The company, which launched its third generation (3G) service in the UK and Italy in March, said it had signed up a total of 520,000 subscribers so far - with 155,000 in the UK - and was on track to hit its target of one million users in both countries by the end of the year.

There had been speculation that Hutchison would scale back its subscriber targets amid reports that initial take-up of the new service had been slower than expected.

Hutchison said it had ordered three million new 3G handsets in anticipation of a surge in new subscriptions in the autumn and winter.

"Of course we are very confident. Otherwise, why do we bother to order three million handsets this year?" said Hutchison managing director Canning Fok.

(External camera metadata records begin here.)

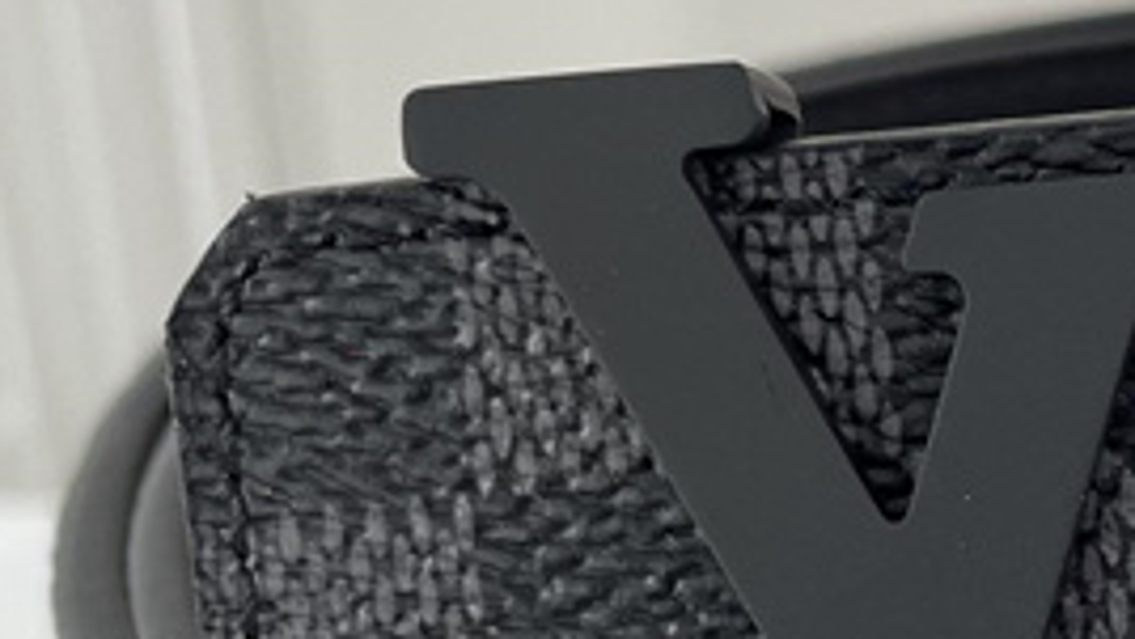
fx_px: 3824
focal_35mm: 127
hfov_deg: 15.8
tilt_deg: -28.0
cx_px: 1567
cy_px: 745
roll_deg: -0.3
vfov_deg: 9.4
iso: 32
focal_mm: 4.2
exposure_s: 1/108
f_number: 1.6
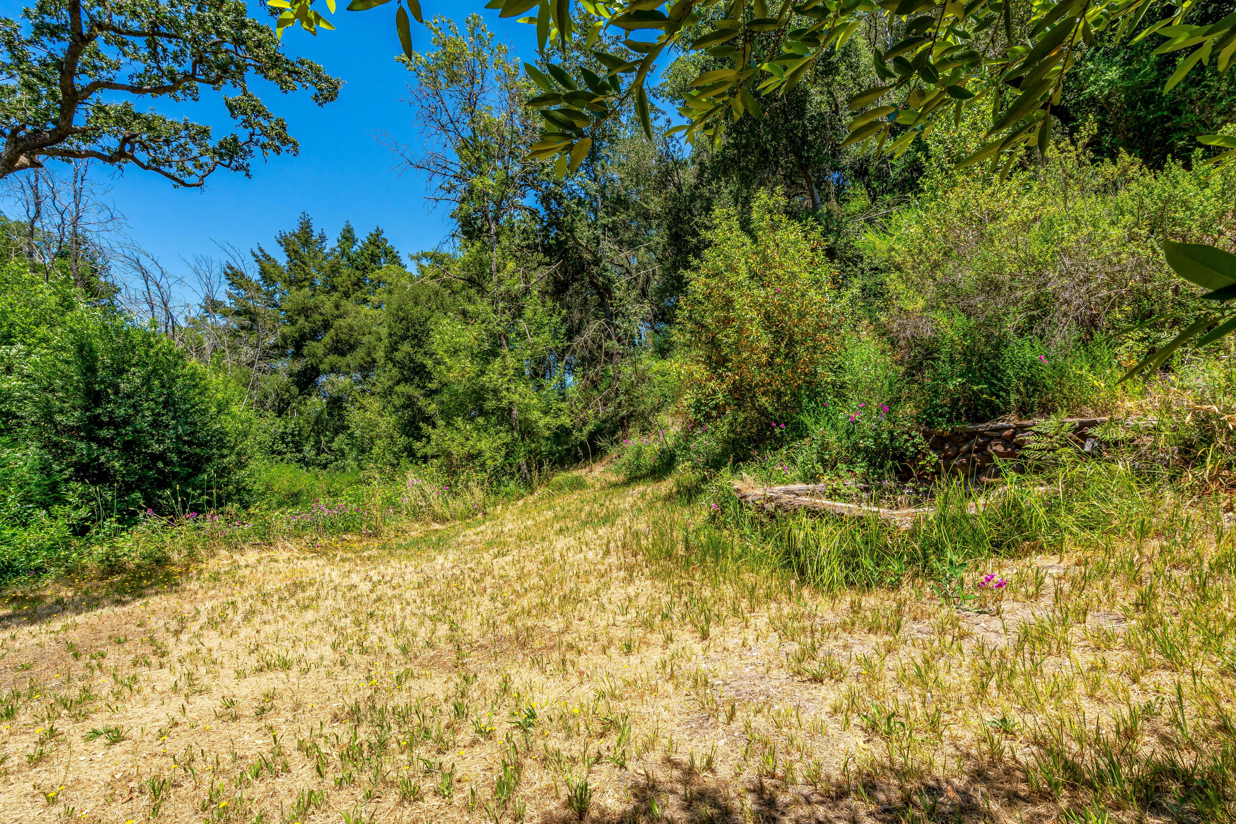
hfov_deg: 96.7
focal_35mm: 16
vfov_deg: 73.7
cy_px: 412
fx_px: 549
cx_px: 618
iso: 400
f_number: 11
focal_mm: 16
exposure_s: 1/320
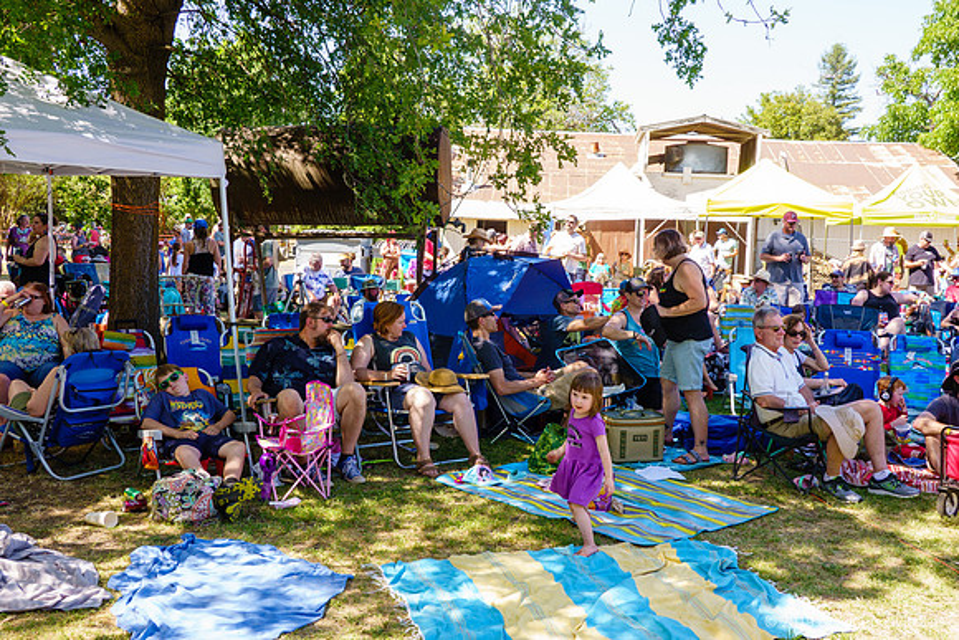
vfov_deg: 35.1
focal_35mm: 38
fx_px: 1012
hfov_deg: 50.7
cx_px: 480
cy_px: 320
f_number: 5.6
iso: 125
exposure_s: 1/80
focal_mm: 14.12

Telecoms firms are counting on third generation mobile services, which allow users to send and receive video clips and browse the internet, to stimulate fresh demand in a mobile market that is approaching saturation point in most industrialised countries.

However, many companies, burdened with debt after paying hefty prices for the spectrum licences needed to operate the new services, have been forced to postpone the launch of their 3G networks.

Some analysts are sceptical that mass demand for the new services will materialise in the short term, arguing that few consumers will be willing to pay the hefty premiums levied by 3G operators.

In an effort to increase its market share, Hutchison has cut charges on its basic, voice-only service, competing directly with traditional mobile operators such as Vodafone.

Hutchison's optimistic 3G forecast came as the company, which also has interests in hotels, container ports, supermarkets, and oil, turned in a net profit of HK$ 6bn ($778m ; 466.8m) for the first six months of the 2003, up from HK$5.9bn during the same period last year.